Beth enjoyed learning about Christian Media from one of the industries biggest stars, T. C. Stallings.
Beth was inspired by the amazing story of Michelle Duffie of D3 Entertainment, stay tuned for more next month.
Dr. Cameron Lewis has been such an amazing influence in helping us to learn more about the ‘behind the scenes’ in ‘A Question of Faith’ and other faith-based films.
Dove Award Winner Amber Thompson Nelon shared with Beth about her breakout role as an actress in her first movie, “A Question of Faith.’

Christian Media Gains Momentum: Part One

It’s easy to get discouraged as a Christian. Often secular news stories cause us to cringe with messages that God is out of style and that the Bible is out of date. Christianity on the surface appears to be dying a slow death.

Not so fast!

In our next couple of editions, we are going to share some encouraging news about measurable trends in Christian media! God is calling all kinds of people from various backgrounds to utilize multi-media platforms that point others to Christ and bring God glory. We are thankful to have some of those amazing Believers share with us so that we can share with you.

We are encouraged to see so many people stepping into positions that God is using mightily to reach the nations with movies, televisions shows and other forms of media. We love this especially because, in publishing our magazine each month, we have always felt that the best way to change the world is one story at a time.

I still recall being wowed by the movie “Facing the Giants” in 2006. It is a great movie that still moves me today with such imperfect people following a perfect God who proves Himself very much alive and active in the lives of his children. Since then, we have seen many faith-based movies become very successful in the box office and in DVD Sales. One thing always rings true: there is just nothing like a great story that is based in truth and reality, and communicates a sound message of Faith.

Another great story that can change the world just may be your testimony. When is the last time you shared how God had intervened in your life or answered a prayer? As a testimony-driven magazine, we’ve seen how the power of personal stories brings real hope to others each month.

Yet, even the boldest Christians tend to shy away from sharing their stories. “I’m waiting for the right time…I’m going to write it down…I need to practice…I don’t know what part to share and when…I’m afraid of what others will think.”

Good news! We are sponsoring a testimony workshop in October. If you’d like to learn to share your story effectively, we suggest attending. My husband Fred and I attended a class in Dallas, and we were very moved by the quality of the teaching. We were inspired to be more intentional about preparing and sharing our testimonies on a regular basis. Check out pages 20 and 21 for more information.

We are going to share more about Media in our next edition. Our goal is to remind others that if we are going to craft a message to share with others, we must do so with excellence and take proper time to make it great.

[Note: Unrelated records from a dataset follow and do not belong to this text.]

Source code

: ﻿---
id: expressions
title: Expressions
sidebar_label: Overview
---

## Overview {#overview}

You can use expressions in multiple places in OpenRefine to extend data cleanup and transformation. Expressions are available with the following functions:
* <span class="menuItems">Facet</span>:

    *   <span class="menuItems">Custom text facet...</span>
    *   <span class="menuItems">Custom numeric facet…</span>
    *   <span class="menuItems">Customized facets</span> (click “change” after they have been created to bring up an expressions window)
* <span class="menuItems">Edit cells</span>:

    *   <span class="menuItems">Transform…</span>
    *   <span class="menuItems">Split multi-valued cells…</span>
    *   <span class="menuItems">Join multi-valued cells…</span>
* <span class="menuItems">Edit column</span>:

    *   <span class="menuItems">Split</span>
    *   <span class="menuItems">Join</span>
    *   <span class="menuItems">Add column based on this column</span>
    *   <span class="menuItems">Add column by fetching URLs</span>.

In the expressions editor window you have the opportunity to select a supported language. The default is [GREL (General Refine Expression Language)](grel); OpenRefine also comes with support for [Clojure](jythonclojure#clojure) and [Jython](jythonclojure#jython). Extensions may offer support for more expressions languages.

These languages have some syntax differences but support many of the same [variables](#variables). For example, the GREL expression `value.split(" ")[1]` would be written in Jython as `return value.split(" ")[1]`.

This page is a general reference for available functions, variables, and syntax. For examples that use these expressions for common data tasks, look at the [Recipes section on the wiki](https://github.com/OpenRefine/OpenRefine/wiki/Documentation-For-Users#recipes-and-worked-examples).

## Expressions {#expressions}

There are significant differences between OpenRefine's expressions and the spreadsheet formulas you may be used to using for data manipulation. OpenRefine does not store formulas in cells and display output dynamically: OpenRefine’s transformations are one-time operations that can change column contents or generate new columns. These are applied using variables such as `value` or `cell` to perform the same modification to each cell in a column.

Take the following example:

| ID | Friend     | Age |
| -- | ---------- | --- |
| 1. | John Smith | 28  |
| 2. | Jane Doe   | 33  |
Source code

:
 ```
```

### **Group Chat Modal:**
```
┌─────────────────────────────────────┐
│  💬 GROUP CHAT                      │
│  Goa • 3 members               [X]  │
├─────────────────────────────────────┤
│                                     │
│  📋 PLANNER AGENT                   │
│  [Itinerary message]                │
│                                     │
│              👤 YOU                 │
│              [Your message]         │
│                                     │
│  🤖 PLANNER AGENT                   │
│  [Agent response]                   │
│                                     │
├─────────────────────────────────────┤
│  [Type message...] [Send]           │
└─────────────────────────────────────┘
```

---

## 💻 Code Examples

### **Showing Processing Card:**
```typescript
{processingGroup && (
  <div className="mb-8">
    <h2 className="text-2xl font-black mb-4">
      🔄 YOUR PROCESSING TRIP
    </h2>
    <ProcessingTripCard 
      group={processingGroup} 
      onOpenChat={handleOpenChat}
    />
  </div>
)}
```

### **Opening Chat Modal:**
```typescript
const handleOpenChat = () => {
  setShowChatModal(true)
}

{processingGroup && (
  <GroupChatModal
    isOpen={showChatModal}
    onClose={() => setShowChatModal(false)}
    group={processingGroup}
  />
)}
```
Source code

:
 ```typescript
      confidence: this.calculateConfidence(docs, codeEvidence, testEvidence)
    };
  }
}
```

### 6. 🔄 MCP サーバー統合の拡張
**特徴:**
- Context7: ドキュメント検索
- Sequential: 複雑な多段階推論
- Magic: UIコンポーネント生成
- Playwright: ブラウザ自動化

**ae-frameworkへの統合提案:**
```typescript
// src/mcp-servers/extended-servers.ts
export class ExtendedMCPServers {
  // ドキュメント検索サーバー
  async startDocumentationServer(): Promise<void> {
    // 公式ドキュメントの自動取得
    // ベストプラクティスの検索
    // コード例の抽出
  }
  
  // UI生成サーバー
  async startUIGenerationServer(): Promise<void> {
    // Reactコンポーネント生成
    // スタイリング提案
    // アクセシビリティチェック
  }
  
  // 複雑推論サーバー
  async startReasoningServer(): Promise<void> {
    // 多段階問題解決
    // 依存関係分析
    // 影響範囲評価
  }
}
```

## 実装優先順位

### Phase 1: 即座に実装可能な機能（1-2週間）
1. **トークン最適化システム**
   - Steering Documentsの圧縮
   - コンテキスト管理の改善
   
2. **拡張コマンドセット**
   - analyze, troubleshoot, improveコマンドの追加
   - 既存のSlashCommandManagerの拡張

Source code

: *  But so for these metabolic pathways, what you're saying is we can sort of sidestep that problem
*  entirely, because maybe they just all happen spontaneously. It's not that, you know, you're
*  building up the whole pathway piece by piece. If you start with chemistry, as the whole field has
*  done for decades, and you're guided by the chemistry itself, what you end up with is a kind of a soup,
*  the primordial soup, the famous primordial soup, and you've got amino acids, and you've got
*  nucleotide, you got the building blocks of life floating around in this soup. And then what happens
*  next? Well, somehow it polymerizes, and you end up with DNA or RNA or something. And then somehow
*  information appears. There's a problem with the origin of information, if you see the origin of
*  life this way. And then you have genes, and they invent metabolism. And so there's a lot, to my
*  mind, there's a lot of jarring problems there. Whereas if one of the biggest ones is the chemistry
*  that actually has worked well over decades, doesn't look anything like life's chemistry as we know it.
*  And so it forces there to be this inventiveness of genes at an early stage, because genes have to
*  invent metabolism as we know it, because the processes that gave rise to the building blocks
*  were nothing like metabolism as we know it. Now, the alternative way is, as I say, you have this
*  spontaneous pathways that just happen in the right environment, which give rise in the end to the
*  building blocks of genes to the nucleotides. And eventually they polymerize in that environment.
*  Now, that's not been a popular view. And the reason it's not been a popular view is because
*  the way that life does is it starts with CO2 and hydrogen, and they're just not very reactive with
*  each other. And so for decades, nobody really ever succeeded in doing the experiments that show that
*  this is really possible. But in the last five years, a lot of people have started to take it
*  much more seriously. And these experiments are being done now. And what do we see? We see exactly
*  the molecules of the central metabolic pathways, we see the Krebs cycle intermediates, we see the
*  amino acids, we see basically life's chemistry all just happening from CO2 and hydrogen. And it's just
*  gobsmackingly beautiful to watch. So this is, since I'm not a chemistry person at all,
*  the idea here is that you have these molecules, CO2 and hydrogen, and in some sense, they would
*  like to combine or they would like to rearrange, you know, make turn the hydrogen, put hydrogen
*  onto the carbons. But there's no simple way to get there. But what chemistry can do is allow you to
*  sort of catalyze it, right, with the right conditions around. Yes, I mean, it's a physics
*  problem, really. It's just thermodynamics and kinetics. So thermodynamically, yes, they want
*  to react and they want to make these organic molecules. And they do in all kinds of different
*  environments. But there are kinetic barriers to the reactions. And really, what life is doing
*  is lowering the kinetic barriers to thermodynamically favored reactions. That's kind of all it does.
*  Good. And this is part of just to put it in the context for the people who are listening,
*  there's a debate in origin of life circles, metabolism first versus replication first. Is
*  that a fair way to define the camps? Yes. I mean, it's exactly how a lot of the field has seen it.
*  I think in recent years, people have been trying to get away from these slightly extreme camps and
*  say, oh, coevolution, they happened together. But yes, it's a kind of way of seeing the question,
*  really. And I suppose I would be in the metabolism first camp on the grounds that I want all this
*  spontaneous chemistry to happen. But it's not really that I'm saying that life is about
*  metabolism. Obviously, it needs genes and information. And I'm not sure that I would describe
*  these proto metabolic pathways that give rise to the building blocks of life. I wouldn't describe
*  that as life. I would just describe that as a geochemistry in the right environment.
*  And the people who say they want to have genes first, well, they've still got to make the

Therefore, we will share the experience of accomplished experts so that Believers learn the most effective ways to share content that is encouraging and inspiring.

Changing the world, one story at a time. Join us! Share yours, too.

Beth enjoys a prescreening of “War Room’ at Istrouma Baptist Church with Hilton Glass of Movies Ministries Outreach and Pastor Mark Lubbock of Gulf South Men.
Director Kevan Otto shared about the rise in Faith-based films.
Amber Thompson Nelon, Publisher Beth Townsend, and Videographer Rachel Boster enjoyed visiting with with so many media experts at the weekend event benefitting Mississippi Centers for Autism in July.